* **Фрагмент текста**

◇ ◇ ◇

Сечени не создан для вечной дружбы. Бурные вспышки чувств порой длятся у него не более трех дней. Не так давно, будучи в своем полку, он познакомился с Денешем Эстерхази. В течение трех дней человек этот нравился Сечени, но затем новый знакомец до такой степени ему прискучил, что Сечени едва сдерживается, чтобы не избить его и не пристукнуть.
Но Вешелени принимает дружбу всерьез. Хотя он и пятью годами моложе, зато воистину мужчина, глава семьи, надежная опора любимой матери. Наряду с восприимчивостью ума и восторженностью натуры он простодушен, а может быть, попросту душою предан делу.
Пожалуй, растянись их первая встреча с Сечени надолго, и дружбе на том пришел бы конец. Но поскольку они пробыли вместе всего лишь несколько дней, то подготовка к совместному путешествию продолжается, и в связи с этой подготовкой Вешелени приезжает в Вену.
Первого января 1822 года Сечени является к Меттерниху засвидетельствовать свое почтение. Шесть лет назад он постарался уклониться от этой церемонии. И после того как он по-французски произносит все, что положено говорить в таких случаях, стареющий князь — он все же острее умом, нежели о нем судит лорд Холланд — по славной венской привычке тотчас приступает к сути.
— Ну, и где же вы намереваетесь провести 1822 год?
— Благодарю вас за предоставленную мне возможность испросить паспорт во Францию и Англию.
— Что до меня, то можете рассчитывать на мою помощь, — отвечает Меттерних. И поскольку выказать остроту ума можно лишь по-французски, продолжает: — Et croyez moi, c’est toujours mieux, que vous restiez tout ailleurs qu’ici[44].
Сечени лишается дара речи, настолько поражает его завуалированная угроза в словах канцлера. О путешествии в Америку он и заикнуться не смеет. Если он лицо настолько нежелательное в Вене, то это отнюдь не означает, что его поездку в Америку сочли бы желательной. Уж не догадывается ли Меттерних, что он охотно взял бы на себя роль Лафайета? Во всяком случае, разница между разрешением на поездку, облеченным в такую словесную форму, и заключением в замок Мункача или Куфштейна — лишь в оттенках или же последовательности наказаний.
Так следует понимать слова «всемогущего» канцлера, и Сечени так их и понимает.

◇ ◇ ◇

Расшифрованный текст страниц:
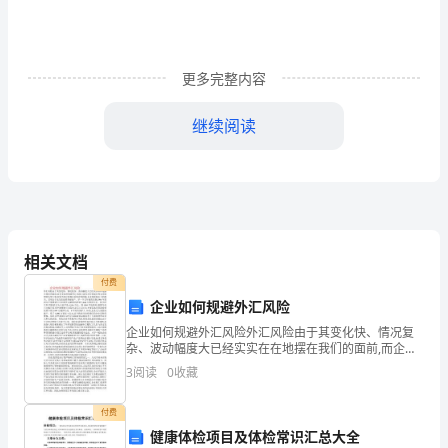
反
思
更多完整内容
光
来
外
继续阅读
研
社
小
学
相关文档
付费
新
企业如何规避外汇风险
标
企业如何规避外汇风险外汇风险由于其变化快、情况复
杂、波动幅度大已经实实在在地摆在我们的面前,而企业
准
如何规避外汇风险已成为企业要面对和必须处理的头等
3
阅读
0
收藏
大事,如果不加以重视并采取有效措施,企业将面临巨大的
损
英
付费
语
健康体检项目及体检常识汇总大全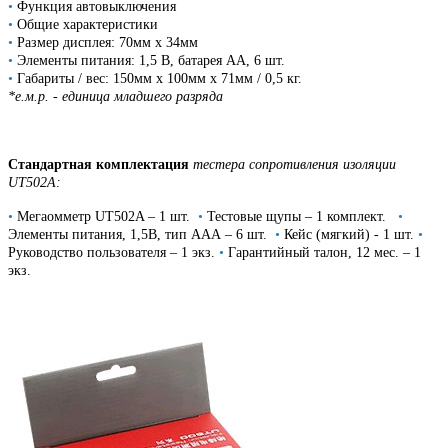
•
Функция автовыключения
•
Общие характеристики
•
Размер дисплея: 70мм х 34мм
•
Элементы питания: 1,5 В, батарея АА, 6 шт.
•
Габариты / вес: 150мм x 100мм x 71мм / 0,5 кг.
*е.м.р. - единица младшего разряда
Стандартная комплектация
тестера сопротивления изоляции
UT502A:
•
Мегаомметр UT502A – 1 шт.
•
Тестовые щупы – 1 комплект.
•
Элементы питания, 1,5В, тип ААА – 6 шт.
•
Кейс (мягкий) - 1 шт.
•
Руководство пользователя – 1 экз.
•
Гарантийный талон, 12 мес. – 1
экз.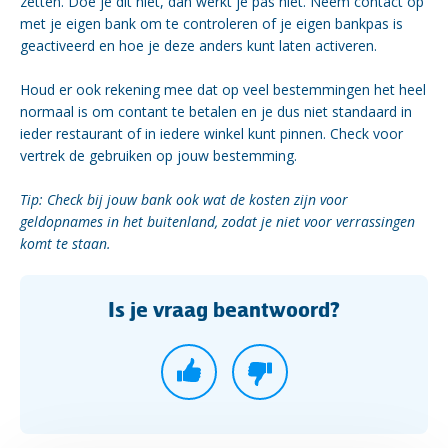
zetten. Doe je dit niet, dan werkt je pas niet. Neem contact op
met je eigen bank om te controleren of je eigen bankpas is
geactiveerd en hoe je deze anders kunt laten activeren.
Houd er ook rekening mee dat op veel bestemmingen het heel
normaal is om contant te betalen en je dus niet standaard in
ieder restaurant of in iedere winkel kunt pinnen. Check voor
vertrek de gebruiken op jouw bestemming.
Tip: Check bij jouw bank ook wat de kosten zijn voor
geldopnames in het buitenland, zodat je niet voor verrassingen
komt te staan.
Is je vraag beantwoord?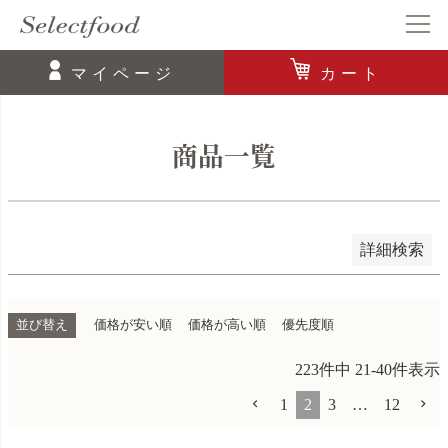
登録順
価格が安い順
価格が高い順
マイページ
カート
優先度順
レビュー順
商品一覧
キーワードヒット順
検索
詳細検索
並び替え
価格が安い順
価格が高い順
優先度順
223
件中
21
-
40
件表示
1
2
3
…
12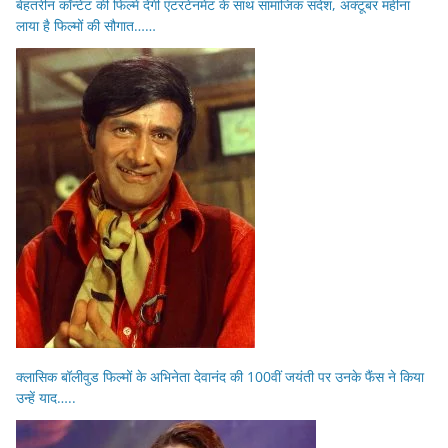
बेहतरीन कॉन्टेंट की फिल्में देंगी एंटरटेनमेंट के साथ सामाजिक संदेश, अक्टूबर महीना
लाया है फिल्मों की सौगात……
क्लासिक बॉलीवुड फिल्मों के अभिनेता देवानंद की 100वीं जयंती पर उनके फैंस ने किया
उन्हें याद…..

◇ ◇ ◇

* **Задания к выполнению**
**a.** Воспроизведите из фрагмента о Сечени дословно часть, начиная со слов «Сечени не создан» и заканчивая словами «и не пристукнуть.» включительно.
**b.** Какого числа Сечени является к Меттерниху засвидетельствовать свое почтение, согласно фрагменту о Сечени?
Записи получены из иного источника.

* **Ожидаемые результаты**
**a.**
Сечени не создан для вечной дружбы. Бурные вспышки чувств порой длятся у него не более трех дней. Не так давно, будучи в своем полку, он познакомился с Денешем Эстерхази. В течение трех дней человек этот нравился Сечени, но затем новый знакомец до такой степени ему прискучил, что Сечени едва сдерживается, чтобы не избить его и не пристукнуть.

**b.** Первого января 1822 года.